→ ASSIGNED TASK:
Set the data down again, word for word, as it appears below.

→ MATERIAL SHOWN:
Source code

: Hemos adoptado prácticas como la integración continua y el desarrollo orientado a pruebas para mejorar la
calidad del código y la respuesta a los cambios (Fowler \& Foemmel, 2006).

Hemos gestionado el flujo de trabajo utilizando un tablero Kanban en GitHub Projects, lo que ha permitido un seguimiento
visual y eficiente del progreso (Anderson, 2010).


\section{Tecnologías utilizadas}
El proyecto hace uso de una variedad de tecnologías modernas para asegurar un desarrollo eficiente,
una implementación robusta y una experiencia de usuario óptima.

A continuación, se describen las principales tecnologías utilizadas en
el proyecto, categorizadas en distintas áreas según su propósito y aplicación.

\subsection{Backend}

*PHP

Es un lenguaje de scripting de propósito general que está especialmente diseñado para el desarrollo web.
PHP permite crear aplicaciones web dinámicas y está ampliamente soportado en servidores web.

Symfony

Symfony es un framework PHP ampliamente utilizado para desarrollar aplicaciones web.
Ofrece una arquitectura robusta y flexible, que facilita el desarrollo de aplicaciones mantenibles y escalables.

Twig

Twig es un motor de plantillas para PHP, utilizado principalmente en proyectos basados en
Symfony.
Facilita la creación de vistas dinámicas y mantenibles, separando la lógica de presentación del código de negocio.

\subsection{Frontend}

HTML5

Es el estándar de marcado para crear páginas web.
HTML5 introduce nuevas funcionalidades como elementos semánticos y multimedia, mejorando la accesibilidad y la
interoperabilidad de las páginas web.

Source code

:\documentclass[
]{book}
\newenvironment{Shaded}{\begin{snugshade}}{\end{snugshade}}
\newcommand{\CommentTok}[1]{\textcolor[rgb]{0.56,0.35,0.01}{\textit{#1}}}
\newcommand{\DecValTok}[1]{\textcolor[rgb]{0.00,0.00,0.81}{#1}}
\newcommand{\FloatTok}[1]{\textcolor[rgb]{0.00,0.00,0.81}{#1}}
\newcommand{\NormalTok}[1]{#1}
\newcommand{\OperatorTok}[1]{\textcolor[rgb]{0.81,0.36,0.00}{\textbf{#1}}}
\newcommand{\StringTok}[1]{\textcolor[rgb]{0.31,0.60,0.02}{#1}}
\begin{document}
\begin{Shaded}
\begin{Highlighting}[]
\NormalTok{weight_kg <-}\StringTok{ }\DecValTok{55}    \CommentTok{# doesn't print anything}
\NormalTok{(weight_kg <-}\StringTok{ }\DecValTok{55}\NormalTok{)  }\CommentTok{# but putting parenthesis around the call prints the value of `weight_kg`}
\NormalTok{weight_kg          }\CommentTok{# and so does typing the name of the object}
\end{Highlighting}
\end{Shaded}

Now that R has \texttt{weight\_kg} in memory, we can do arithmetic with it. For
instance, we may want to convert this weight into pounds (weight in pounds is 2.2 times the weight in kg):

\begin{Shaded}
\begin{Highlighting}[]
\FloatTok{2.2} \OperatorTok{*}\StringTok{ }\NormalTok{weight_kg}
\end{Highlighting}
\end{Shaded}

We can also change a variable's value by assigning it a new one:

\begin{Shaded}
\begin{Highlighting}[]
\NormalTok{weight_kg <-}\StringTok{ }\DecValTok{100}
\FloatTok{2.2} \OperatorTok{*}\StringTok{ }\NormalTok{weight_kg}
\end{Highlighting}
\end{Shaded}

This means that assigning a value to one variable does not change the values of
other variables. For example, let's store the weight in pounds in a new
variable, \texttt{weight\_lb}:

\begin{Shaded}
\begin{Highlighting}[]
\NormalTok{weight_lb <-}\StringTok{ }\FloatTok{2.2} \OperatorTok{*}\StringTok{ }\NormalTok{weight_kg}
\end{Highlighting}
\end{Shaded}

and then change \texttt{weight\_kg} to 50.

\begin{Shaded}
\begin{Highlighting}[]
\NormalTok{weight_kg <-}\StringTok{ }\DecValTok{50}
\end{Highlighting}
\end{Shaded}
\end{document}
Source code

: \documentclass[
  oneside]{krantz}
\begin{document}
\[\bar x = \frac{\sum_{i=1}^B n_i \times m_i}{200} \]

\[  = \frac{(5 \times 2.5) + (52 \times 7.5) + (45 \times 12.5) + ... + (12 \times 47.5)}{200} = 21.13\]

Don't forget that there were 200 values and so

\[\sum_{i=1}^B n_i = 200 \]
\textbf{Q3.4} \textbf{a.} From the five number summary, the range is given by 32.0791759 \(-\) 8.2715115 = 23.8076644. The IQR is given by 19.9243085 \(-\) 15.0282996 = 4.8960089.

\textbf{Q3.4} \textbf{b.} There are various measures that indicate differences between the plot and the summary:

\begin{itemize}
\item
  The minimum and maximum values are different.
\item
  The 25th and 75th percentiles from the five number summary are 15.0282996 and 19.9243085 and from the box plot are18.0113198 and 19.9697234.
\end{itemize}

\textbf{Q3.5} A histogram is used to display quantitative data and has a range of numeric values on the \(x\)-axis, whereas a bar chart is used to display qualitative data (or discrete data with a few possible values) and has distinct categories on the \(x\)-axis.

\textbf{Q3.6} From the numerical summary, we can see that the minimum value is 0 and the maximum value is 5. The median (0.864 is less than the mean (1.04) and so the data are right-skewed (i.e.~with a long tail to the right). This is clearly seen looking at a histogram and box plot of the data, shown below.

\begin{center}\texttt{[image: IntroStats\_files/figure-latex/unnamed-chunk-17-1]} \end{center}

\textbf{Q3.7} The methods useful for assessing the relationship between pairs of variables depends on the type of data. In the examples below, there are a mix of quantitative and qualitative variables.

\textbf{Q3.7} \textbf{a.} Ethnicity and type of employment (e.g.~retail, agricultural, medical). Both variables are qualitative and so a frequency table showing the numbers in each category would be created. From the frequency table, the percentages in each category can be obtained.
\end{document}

→ ANSWER BELOW:
Source code

: Hemos adoptado prácticas como la integración continua y el desarrollo orientado a pruebas para mejorar la
calidad del código y la respuesta a los cambios (Fowler \& Foemmel, 2006).

Hemos gestionado el flujo de trabajo utilizando un tablero Kanban en GitHub Projects, lo que ha permitido un seguimiento
visual y eficiente del progreso (Anderson, 2010).


\section{Tecnologías utilizadas}
El proyecto hace uso de una variedad de tecnologías modernas para asegurar un desarrollo eficiente,
una implementación robusta y una experiencia de usuario óptima.

A continuación, se describen las principales tecnologías utilizadas en
el proyecto, categorizadas en distintas áreas según su propósito y aplicación.

\subsection{Backend}

*PHP

Es un lenguaje de scripting de propósito general que está especialmente diseñado para el desarrollo web.
PHP permite crear aplicaciones web dinámicas y está ampliamente soportado en servidores web.

Symfony

Symfony es un framework PHP ampliamente utilizado para desarrollar aplicaciones web.
Ofrece una arquitectura robusta y flexible, que facilita el desarrollo de aplicaciones mantenibles y escalables.

Twig

Twig es un motor de plantillas para PHP, utilizado principalmente en proyectos basados en
Symfony.
Facilita la creación de vistas dinámicas y mantenibles, separando la lógica de presentación del código de negocio.

\subsection{Frontend}

HTML5

Es el estándar de marcado para crear páginas web.
HTML5 introduce nuevas funcionalidades como elementos semánticos y multimedia, mejorando la accesibilidad y la
interoperabilidad de las páginas web.

Source code

:\documentclass[
]{book}
\newenvironment{Shaded}{\begin{snugshade}}{\end{snugshade}}
\newcommand{\CommentTok}[1]{\textcolor[rgb]{0.56,0.35,0.01}{\textit{#1}}}
\newcommand{\DecValTok}[1]{\textcolor[rgb]{0.00,0.00,0.81}{#1}}
\newcommand{\FloatTok}[1]{\textcolor[rgb]{0.00,0.00,0.81}{#1}}
\newcommand{\NormalTok}[1]{#1}
\newcommand{\OperatorTok}[1]{\textcolor[rgb]{0.81,0.36,0.00}{\textbf{#1}}}
\newcommand{\StringTok}[1]{\textcolor[rgb]{0.31,0.60,0.02}{#1}}
\begin{document}
\begin{Shaded}
\begin{Highlighting}[]
\NormalTok{weight_kg <-}\StringTok{ }\DecValTok{55}    \CommentTok{# doesn't print anything}
\NormalTok{(weight_kg <-}\StringTok{ }\DecValTok{55}\NormalTok{)  }\CommentTok{# but putting parenthesis around the call prints the value of `weight_kg`}
\NormalTok{weight_kg          }\CommentTok{# and so does typing the name of the object}
\end{Highlighting}
\end{Shaded}

Now that R has \texttt{weight\_kg} in memory, we can do arithmetic with it. For
instance, we may want to convert this weight into pounds (weight in pounds is 2.2 times the weight in kg):

\begin{Shaded}
\begin{Highlighting}[]
\FloatTok{2.2} \OperatorTok{*}\StringTok{ }\NormalTok{weight_kg}
\end{Highlighting}
\end{Shaded}

We can also change a variable's value by assigning it a new one:

\begin{Shaded}
\begin{Highlighting}[]
\NormalTok{weight_kg <-}\StringTok{ }\DecValTok{100}
\FloatTok{2.2} \OperatorTok{*}\StringTok{ }\NormalTok{weight_kg}
\end{Highlighting}
\end{Shaded}

This means that assigning a value to one variable does not change the values of
other variables. For example, let's store the weight in pounds in a new
variable, \texttt{weight\_lb}:

\begin{Shaded}
\begin{Highlighting}[]
\NormalTok{weight_lb <-}\StringTok{ }\FloatTok{2.2} \OperatorTok{*}\StringTok{ }\NormalTok{weight_kg}
\end{Highlighting}
\end{Shaded}

and then change \texttt{weight\_kg} to 50.

\begin{Shaded}
\begin{Highlighting}[]
\NormalTok{weight_kg <-}\StringTok{ }\DecValTok{50}
\end{Highlighting}
\end{Shaded}
\end{document}
Source code

: \documentclass[
  oneside]{krantz}
\begin{document}
\[\bar x = \frac{\sum_{i=1}^B n_i \times m_i}{200} \]

\[  = \frac{(5 \times 2.5) + (52 \times 7.5) + (45 \times 12.5) + ... + (12 \times 47.5)}{200} = 21.13\]

Don't forget that there were 200 values and so

\[\sum_{i=1}^B n_i = 200 \]
\textbf{Q3.4} \textbf{a.} From the five number summary, the range is given by 32.0791759 \(-\) 8.2715115 = 23.8076644. The IQR is given by 19.9243085 \(-\) 15.0282996 = 4.8960089.

\textbf{Q3.4} \textbf{b.} There are various measures that indicate differences between the plot and the summary:

\begin{itemize}
\item
  The minimum and maximum values are different.
\item
  The 25th and 75th percentiles from the five number summary are 15.0282996 and 19.9243085 and from the box plot are18.0113198 and 19.9697234.
\end{itemize}

\textbf{Q3.5} A histogram is used to display quantitative data and has a range of numeric values on the \(x\)-axis, whereas a bar chart is used to display qualitative data (or discrete data with a few possible values) and has distinct categories on the \(x\)-axis.

\textbf{Q3.6} From the numerical summary, we can see that the minimum value is 0 and the maximum value is 5. The median (0.864 is less than the mean (1.04) and so the data are right-skewed (i.e.~with a long tail to the right). This is clearly seen looking at a histogram and box plot of the data, shown below.

\begin{center}\texttt{[image: IntroStats\_files/figure-latex/unnamed-chunk-17-1]} \end{center}

\textbf{Q3.7} The methods useful for assessing the relationship between pairs of variables depends on the type of data. In the examples below, there are a mix of quantitative and qualitative variables.

\textbf{Q3.7} \textbf{a.} Ethnicity and type of employment (e.g.~retail, agricultural, medical). Both variables are qualitative and so a frequency table showing the numbers in each category would be created. From the frequency table, the percentages in each category can be obtained.
\end{document}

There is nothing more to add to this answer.